Book Three, “The Saga of Ivar ‘the Boneless’ Hraerikson,” reveals how Ivar ‘the Boneless’ Ragnarson was actually Prince Eyfur (Ivar in Danish, Igor in Slavic) Hraerikson of Kiev and then King Harde Knute of Denmark.  By comparing a twenty year lacuna in the reign of Prince Igor in the Russian Chronicles with a coinciding twenty year appearance of a King Harde Knute I (Hard Knot or Knytling) of Denmark in European Chronicles, Prince Igor’s death by sprung trees, which reportedly tore his legs off, may have rather just left him a boneless and very angry young king.  Loyal Danes claimed, “It was a ‘hard knot’ indeed that sprung those trees,” but his conquered English subjects, not being quite as polite, called him, Ivar ‘the Boneless’. And the Danish ‘Knytling’ line of kings carried on for ‘the Old’ Fridleif/Frodi line of kings.

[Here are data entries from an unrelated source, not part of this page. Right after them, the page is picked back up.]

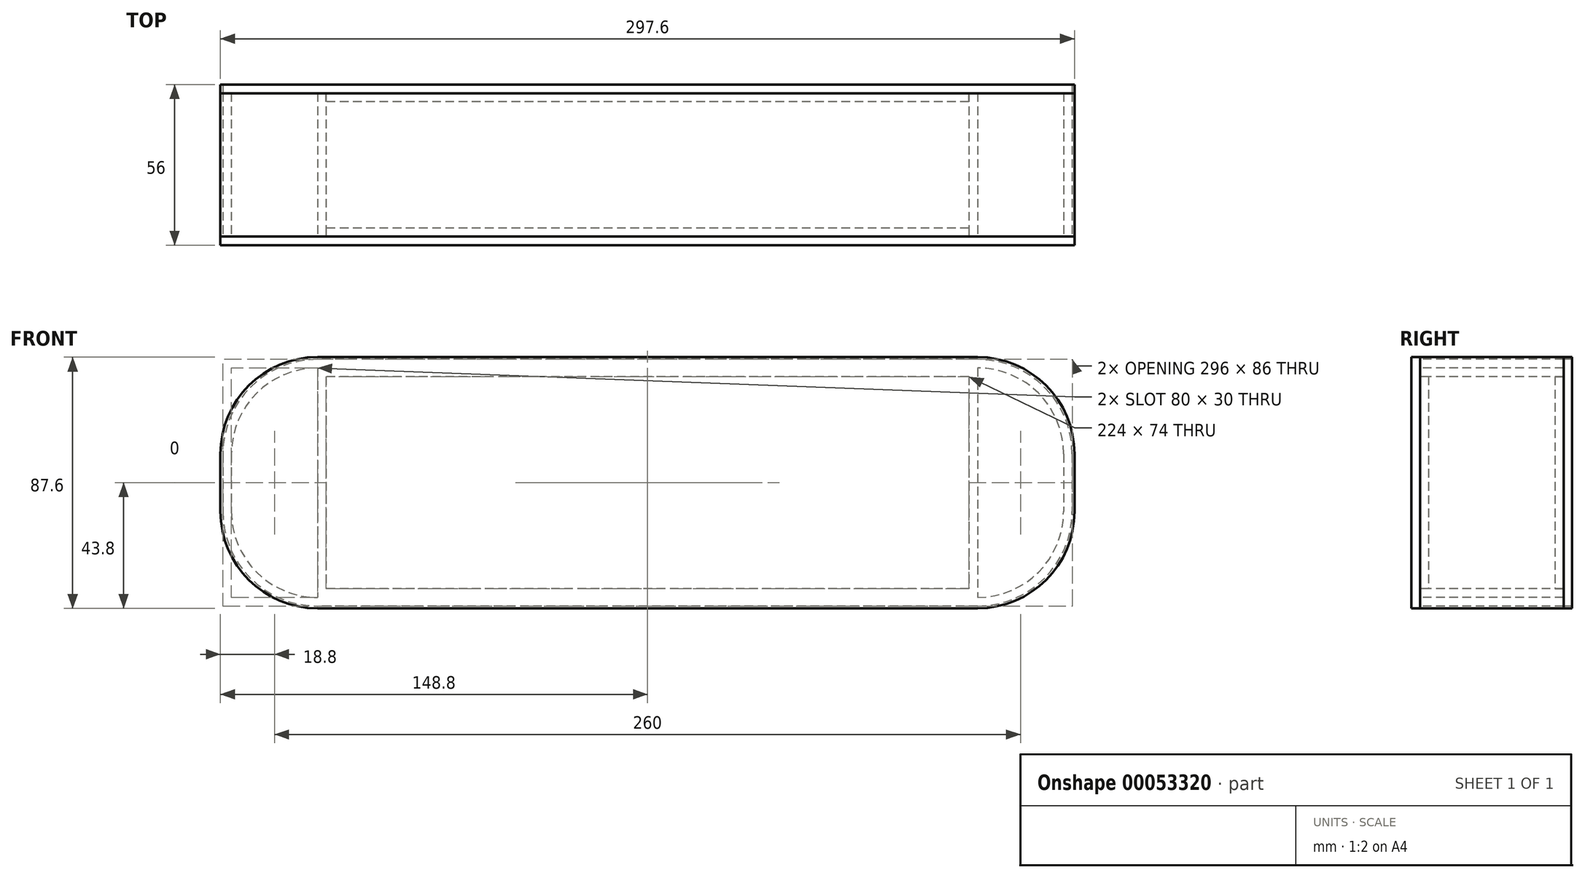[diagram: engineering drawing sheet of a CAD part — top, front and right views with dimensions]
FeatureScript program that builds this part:
annotation { "Feature Type Name" : "Feature", "Feature Type Description" : "" }
export const myFeature = defineFeature(function(context is Context, id is Id, definition is map)
    precondition{}
    {
        {
            var Q0;
            Q0=qCreatedBy(makeId("Front.planeOp"),FACE);
            var sketch = newSketch(context, id + "F0", { "sketchPlane" : qUnion([Q0])});
            skLineSegment(sketch, "E0.rect.bottom", {"start": v(115, 40) * mm, "end": v(-115, 40) * mm});
            skLineSegment(sketch, "E0.rect.top", {"start": v(115, -40) * mm, "end": v(-115, -40) * mm});
            skLineSegment(sketch, "E0.rect.left", {"start": v(145, 10) * mm, "end": v(145, -10) * mm});
            skLineSegment(sketch, "E0.rect.right", {"start": v(-145, 10) * mm, "end": v(-145, -10) * mm});
            skPoint(sketch, "E0.rect.middle", {"position": v(0, 0) * mm});
            skPoint(sketch, "E1.visualSharp", {"position": v(-145, 40) * mm});
            skArc(sketch, "E1.filletArc", {"start": v(-115, 40) * mm, "mid": v(-136.21, 31.21) * mm, "end": v(-145, 10) * mm});
            skPoint(sketch, "E2.visualSharp", {"position": v(145, 40) * mm});
            skArc(sketch, "E2.filletArc", {"start": v(145, 10) * mm, "mid": v(136.21, 31.21) * mm, "end": v(115, 40) * mm});
            skPoint(sketch, "E3.visualSharp", {"position": v(145, -40) * mm});
            skArc(sketch, "E3.filletArc", {"start": v(115, -40) * mm, "mid": v(136.21, -31.21) * mm, "end": v(145, -10) * mm});
            skPoint(sketch, "E4.visualSharp", {"position": v(-145, -40) * mm});
            skArc(sketch, "E4.filletArc", {"start": v(-145, -10) * mm, "mid": v(-136.21, -31.21) * mm, "end": v(-115, -40) * mm});
            skLineSegment(sketch, "E5.0", {"start": v(-148, 10) * mm, "end": v(-148, -10) * mm});
            skArc(sketch, "E5.1", {"start": v(-115, 43) * mm, "mid": v(-138.33, 33.33) * mm, "end": v(-148, 10) * mm});
            skLineSegment(sketch, "E5.2", {"start": v(115, 43) * mm, "end": v(-115, 43) * mm});
            skArc(sketch, "E6.0", {"start": v(148, 10) * mm, "mid": v(138.33, 33.33) * mm, "end": v(115, 43) * mm});
            skArc(sketch, "E6.1", {"start": v(-148, -10) * mm, "mid": v(-138.33, -33.33) * mm, "end": v(-115, -43) * mm});
            skLineSegment(sketch, "E6.2", {"start": v(115, -43) * mm, "end": v(-115, -43) * mm});
            skArc(sketch, "E6.3", {"start": v(115, -43) * mm, "mid": v(138.33, -33.33) * mm, "end": v(148, -10) * mm});
            skLineSegment(sketch, "E6.4", {"start": v(148, 10) * mm, "end": v(148, -10) * mm});
            skLineSegment(sketch, "E7.0", {"start": v(115, 43.8) * mm, "end": v(-115, 43.8) * mm});
            skArc(sketch, "E7.1", {"start": v(148.8, 10) * mm, "mid": v(138.9, 33.9) * mm, "end": v(115, 43.8) * mm});
            skArc(sketch, "E7.2", {"start": v(-115, 43.8) * mm, "mid": v(-138.9, 33.9) * mm, "end": v(-148.8, 10) * mm});
            skLineSegment(sketch, "E7.3", {"start": v(148.8, 10) * mm, "end": v(148.8, -10) * mm});
            skLineSegment(sketch, "E7.4", {"start": v(-148.8, 10) * mm, "end": v(-148.8, -10) * mm});
            skArc(sketch, "E7.5", {"start": v(-148.8, -10) * mm, "mid": v(-138.9, -33.9) * mm, "end": v(-115, -43.8) * mm});
            skLineSegment(sketch, "E7.6", {"start": v(115, -43.8) * mm, "end": v(-115, -43.8) * mm});
            skArc(sketch, "E7.7", {"start": v(115, -43.8) * mm, "mid": v(138.9, -33.9) * mm, "end": v(148.8, -10) * mm});
            skLineSegment(sketch, "E8.left", {"start": v(115, 40) * mm, "end": v(115, -40) * mm});
            skLineSegment(sketch, "E8.right", {"start": v(-115, 40) * mm, "end": v(-115, -40) * mm});
            skLineSegment(sketch, "E9.0", {"start": v(112, 37) * mm, "end": v(-112, 37) * mm});
            skLineSegment(sketch, "E9.1", {"start": v(112, 37) * mm, "end": v(112, -37) * mm});
            skLineSegment(sketch, "E9.2", {"start": v(112, -37) * mm, "end": v(-112, -37) * mm});
            skLineSegment(sketch, "E9.3", {"start": v(-112, 37) * mm, "end": v(-112, -37) * mm});
            skSolve(sketch);
        }
        {
            var Q0;
            Q0=makeQuery(id+"F0.imprint","IMPRINT",FACE,{"disambiguationData":[TD([[makeQuery(id+"F0.imprint","IMPRINT",EDGE,{"derivedFrom":sQuery(id+"F0.wireOp",EDGE,"E0.rect.bottom")}),1.0]])]});
            var Q1;
            Q1=makeQuery(id+"F0.imprint","IMPRINT",FACE,{"disambiguationData":[TD([[makeQuery(id+"F0.imprint","IMPRINT",EDGE,{"derivedFrom":sQuery(id+"F0.wireOp",EDGE,"E0.rect.left")}),1.0]])]});
            extrude(context, id + "F1", {"entities" : qUnion([Q0, Q1]), "oppositeDirection" : true, "depth" : 50 * mm});
        }
        {
            var Q0;
            Q0=makeQuery(id+"F0.imprint","IMPRINT",FACE,{"disambiguationData":[TD([[makeQuery(id+"F0.imprint","IMPRINT",EDGE,{"derivedFrom":sQuery(id+"F0.wireOp",EDGE,"E9.0")}),1.0]])]});
            extrude(context, id + "F2", {"entities" : qUnion([Q0]), "oppositeDirection" : true, "depth" : 3 * mm});
        }
        {
            var Q0;
            Q0=makeQuery(id+"F0.imprint","IMPRINT",FACE,{"disambiguationData":[TD([[makeQuery(id+"F0.imprint","IMPRINT",EDGE,{"derivedFrom":sQuery(id+"F0.wireOp",EDGE,"E5.0")}),-1.0]])]});
            var Q1;
            Q1=makeQuery(id+"F0.imprint","IMPRINT",FACE,{"disambiguationData":[TD([[makeQuery(id+"F0.imprint","IMPRINT",EDGE,{"derivedFrom":sQuery(id+"F0.wireOp",EDGE,"E0.rect.left")}),1.0]])]});
            var Q2;
            Q2=makeQuery(id+"F0.imprint","IMPRINT",FACE,{"disambiguationData":[TD([[makeQuery(id+"F0.imprint","IMPRINT",EDGE,{"derivedFrom":sQuery(id+"F0.wireOp",EDGE,"E0.rect.bottom")}),1.0]])]});
            var Q3;
            Q3=makeQuery(id+"F0.imprint","IMPRINT",FACE,{"disambiguationData":[TD([[makeQuery(id+"F0.imprint","IMPRINT",EDGE,{"derivedFrom":sQuery(id+"F0.wireOp",EDGE,"E9.0")}),1.0]])]});
            var Q4;
            Q4=makeQuery(id+"F0.imprint","IMPRINT",FACE,{"disambiguationData":[TD([[makeQuery(id+"F0.imprint","IMPRINT",EDGE,{"derivedFrom":sQuery(id+"F0.wireOp",EDGE,"E0.rect.right")}),1.0]])]});
            var Q5;
            Q5=makeQuery(id+"F0.imprint","IMPRINT",FACE,{"disambiguationData":[TD([[makeQuery(id+"F0.imprint","IMPRINT",EDGE,{"derivedFrom":sQuery(id+"F0.wireOp",EDGE,"E0.rect.left")}),-1.0]])]});
            extrude(context, id + "F3", {"entities" : qUnion([Q0, Q1, Q2, Q3, Q4, Q5]), "depth" : 3 * mm});
        }
        {
            var Q0;
            Q0=makeQuery(id+"F0.imprint","IMPRINT",FACE,{"disambiguationData":[TD([[makeQuery(id+"F0.imprint","IMPRINT",EDGE,{"derivedFrom":sQuery(id+"F0.wireOp",EDGE,"E5.0")}),-1.0]])]});
            extrude(context, id + "F4", {"entities" : qUnion([Q0]), "oppositeDirection" : true, "depth" : 50 * mm});
        }
        {
            var Q0;
            Q0=makeQuery(id+"F1.opExtrude","CAP_FACE",FACE,{"disambiguationData":[OSD([sQuery(id+"F0.wireOp",EDGE,"E0.rect.left"),sQuery(id+"F0.wireOp",EDGE,"E0.rect.right"),sQuery(id+"F0.wireOp",EDGE,"E1.filletArc"),sQuery(id+"F0.wireOp",EDGE,"E2.filletArc"),sQuery(id+"F0.wireOp",EDGE,"E3.filletArc"),sQuery(id+"F0.wireOp",EDGE,"E4.filletArc"),sQuery(id+"F0.wireOp",EDGE,"E5.0"),sQuery(id+"F0.wireOp",EDGE,"E5.1"),sQuery(id+"F0.wireOp",EDGE,"E5.2"),sQuery(id+"F0.wireOp",EDGE,"E6.0"),sQuery(id+"F0.wireOp",EDGE,"E6.1"),sQuery(id+"F0.wireOp",EDGE,"E6.2"),sQuery(id+"F0.wireOp",EDGE,"E6.3"),sQuery(id+"F0.wireOp",EDGE,"E6.4"),sQuery(id+"F0.wireOp",EDGE,"E8.left"),sQuery(id+"F0.wireOp",EDGE,"E8.right"),sQuery(id+"F0.wireOp",EDGE,"E9.0"),sQuery(id+"F0.wireOp",EDGE,"E9.1"),sQuery(id+"F0.wireOp",EDGE,"E9.2"),sQuery(id+"F0.wireOp",EDGE,"E9.3")])],"isStart":false});
            var sketch = newSketch(context, id + "F5", { "sketchPlane" : qUnion([Q0])});
            skArc(sketch, "E10.0", {"start": v(-145, 10) * mm, "mid": v(-136.21, 31.21) * mm, "end": v(-115, 40) * mm});
            skLineSegment(sketch, "E11.0", {"start": v(-145, 10) * mm, "end": v(-145, -10) * mm});
            skArc(sketch, "E12.0", {"start": v(-115, -40) * mm, "mid": v(-136.21, -31.21) * mm, "end": v(-145, -10) * mm});
            skLineSegment(sketch, "E13.0", {"start": v(-115, 40) * mm, "end": v(-115, -40) * mm});
            skLineSegment(sketch, "E14.0", {"start": v(115, 40) * mm, "end": v(115, -40) * mm});
            skArc(sketch, "E15.0", {"start": v(115, 40) * mm, "mid": v(136.21, 31.21) * mm, "end": v(145, 10) * mm});
            skLineSegment(sketch, "E16.0", {"start": v(145, 10) * mm, "end": v(145, -10) * mm});
            skArc(sketch, "E17.0", {"start": v(145, -10) * mm, "mid": v(136.21, -31.21) * mm, "end": v(115, -40) * mm});
            skSolve(sketch);
        }
        {
            var Q0;
            Q0=makeQuery(id+"F5.imprint","IMPRINT",FACE,{"disambiguationData":[TD([[makeQuery(id+"F5.imprint","IMPRINT",EDGE,{"derivedFrom":makeQuery(id+"F1.opExtrude","CAP_EDGE",EDGE,{"disambiguationData":[OSD([sQuery(id+"F0.wireOp",EDGE,"E9.0")])],"isStart":false})}),-1.0]])]});
            extrude(context, id + "F6", {"entities" : qUnion([Q0]), "oppositeDirection" : true, "depth" : 3 * mm});
        }
        {
            var Q0;
            Q0=makeQuery(id+"F5.imprint","IMPRINT",FACE,{"disambiguationData":[TD([[makeQuery(id+"F5.imprint","IMPRINT",EDGE,{"derivedFrom":sQuery(id+"F5.wireOp",EDGE,"E10.0")}),-1.0]])]});
            var Q1;
            Q1=makeQuery(id+"F5.imprint","IMPRINT",FACE,{"disambiguationData":[TD([[makeQuery(id+"F5.imprint","IMPRINT",EDGE,{"derivedFrom":sQuery(id+"F5.wireOp",EDGE,"E10.0")}),1.0]])]});
            var Q2;
            Q2=makeQuery(id+"F5.imprint","IMPRINT",FACE,{"disambiguationData":[TD([[makeQuery(id+"F5.imprint","IMPRINT",EDGE,{"derivedFrom":makeQuery(id+"F1.opExtrude","CAP_EDGE",EDGE,{"disambiguationData":[OSD([sQuery(id+"F0.wireOp",EDGE,"E9.0")])],"isStart":false})}),-1.0]])]});
            var Q3;
            Q3=makeQuery(id+"F4.opExtrude","CAP_FACE",FACE,{"disambiguationData":[OSD([sQuery(id+"F0.wireOp",EDGE,"E5.0"),sQuery(id+"F0.wireOp",EDGE,"E5.1"),sQuery(id+"F0.wireOp",EDGE,"E5.2"),sQuery(id+"F0.wireOp",EDGE,"E6.0"),sQuery(id+"F0.wireOp",EDGE,"E6.1"),sQuery(id+"F0.wireOp",EDGE,"E6.2"),sQuery(id+"F0.wireOp",EDGE,"E6.3"),sQuery(id+"F0.wireOp",EDGE,"E6.4"),sQuery(id+"F0.wireOp",EDGE,"E7.0"),sQuery(id+"F0.wireOp",EDGE,"E7.1"),sQuery(id+"F0.wireOp",EDGE,"E7.2"),sQuery(id+"F0.wireOp",EDGE,"E7.3"),sQuery(id+"F0.wireOp",EDGE,"E7.4"),sQuery(id+"F0.wireOp",EDGE,"E7.5"),sQuery(id+"F0.wireOp",EDGE,"E7.6"),sQuery(id+"F0.wireOp",EDGE,"E7.7")])],"isStart":false});
            var Q4;
            Q4=makeQuery(id+"F5.imprint","IMPRINT",FACE,{"disambiguationData":[TD([[makeQuery(id+"F5.imprint","IMPRINT",EDGE,{"derivedFrom":sQuery(id+"F5.wireOp",EDGE,"E14.0")}),1.0]])]});
            extrude(context, id + "F7", {"entities" : qUnion([Q0, Q1, Q2, Q3, Q4]), "depth" : 3 * mm});
        }
    });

Books Four, Five and Six, “The Saga of Svein ‘the Old’ Ivarson“, “The Saga of Valdamar ‘the Great’ Sveinson” and “The Saga of Sweyn ‘Forkbeard’ Ivarson” demonstrate how Prince Sviatoslav ‘the Brave’ of Kiev was really Prince Svein Ivarson of Kiev, who later moved to Norway and fought to become King Sweyn ‘Forkbeard’ of Denmark and England.  But before being forced out of Russia, the Swine Prince sated his battle lust by crushing the Khazars and attacking the great great grandfather of Vlad the Impaler in a bloody campaign into the Heart of Darkness of Wallachia that seemed to herald the coming of the Four Horsemen of the Apocalypse with the 666 Salute of the Army of the Impalers.  The campaign was so mortifying that the fifteen thousand pounds of gold that the Emperor of Constantinople paid him to attack the Army of the Impalers seemed not nearly enough, so Prince Svein attacked the Eastern Roman Empire itself.  He came so close to defeating the greatest empire in the world, that later Danish Christian Kings would call his saga, and the sagas of his kin, “The Lying Sagas of Denmark” and would set out to destroy them, claiming that, “true Christians will never read this saga”.

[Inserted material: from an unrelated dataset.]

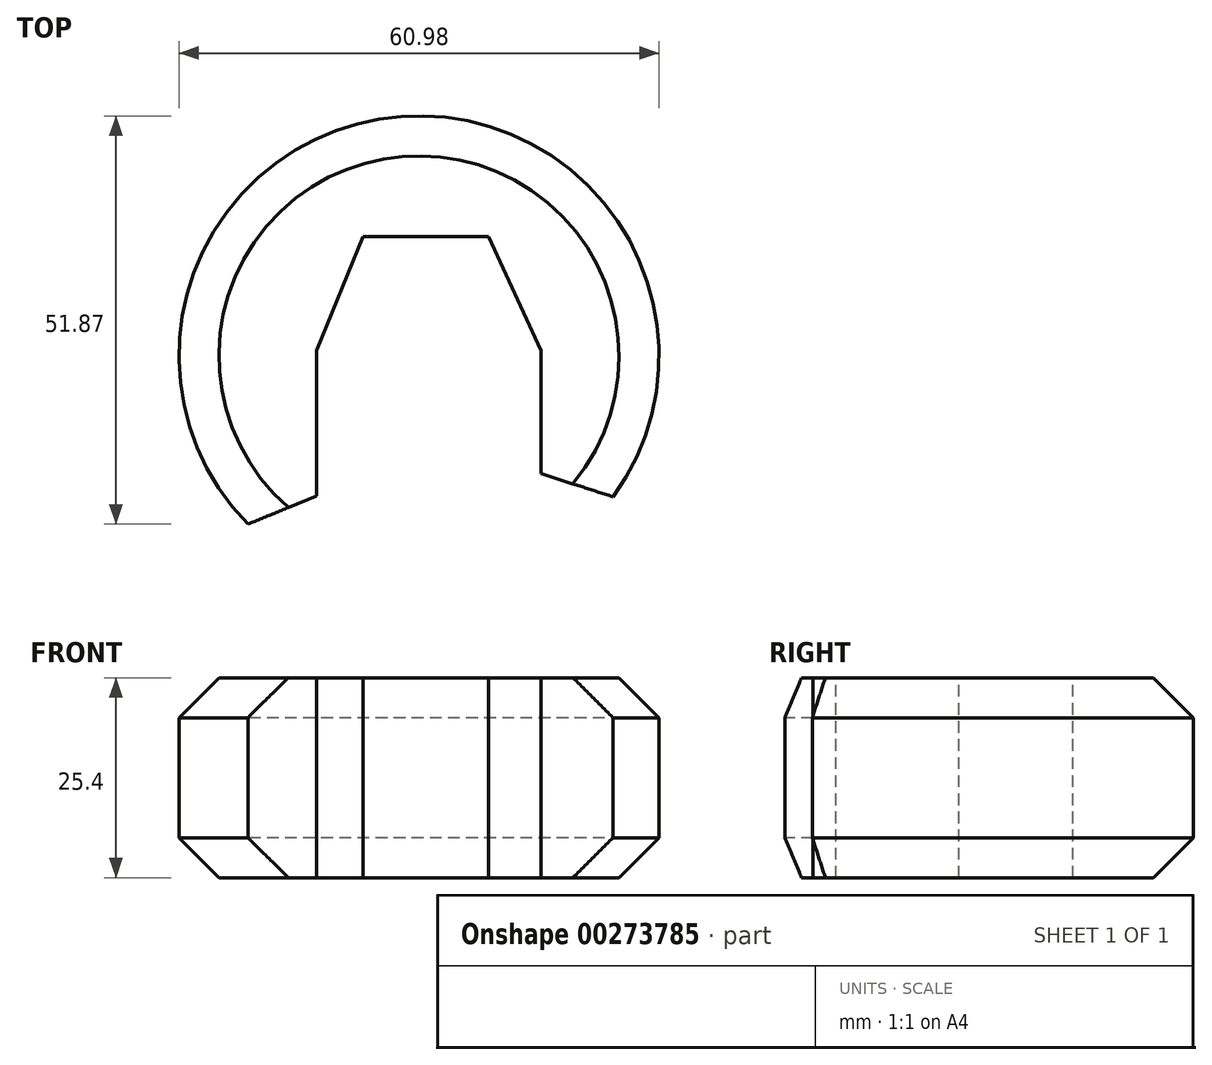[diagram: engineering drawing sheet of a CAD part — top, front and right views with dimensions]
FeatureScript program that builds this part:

Book Seven, “The Saga of Canute ‘the Great’ Sweynson”, establishes how Grand Prince Vladimir ‘the Great’ of Kiev was also known as Prince Valdamar Sveinson of Gardar, who supported his father, Sweyn ‘Forkbeard’, in attacks upon England and later became King Canute ‘the Great’ of England and also King Knute ‘the Great’ of Denmark and Norway.  Unlike his father, he came to the aid of a Roman Emperor, leading six thousand picked Varangian cataphracts against Anatolian rebels, and was rewarded with the hand of Princess Anna Porphyrogennetos, a true Roman Princess born of the purple who could trace her bloodline back to Julius and Augustus Caesar.  She was called Czarina, and after her, all Rus’ Grand Princes were called Czars and their offspring were sought matrimonially by European royalty.

Conclusion:

By recreating the lives of four generations of Russian Princes and exhibiting how each generation, in succession, later ascended to their inherited thrones in Denmark, the author proves the parallels of the dual rules of Russian Princes and Danish Kings to be cumulatively more than just coincidence.  And the author proves that the Danish Kings Harde Knute I, Gorm ‘the Old’ and Harald ‘Bluetooth’ Gormson/Sweyn ‘Forkbeard’ were not Stranger Kings, but were Danes of the Old Jelling Skioldung Fridlief/Frodi line of kings who only began their princely careers in Rus’ and returned to their kingly duties in Denmark with a lot of Byzantine Roman ideas and heavy cavalry and cataphracts.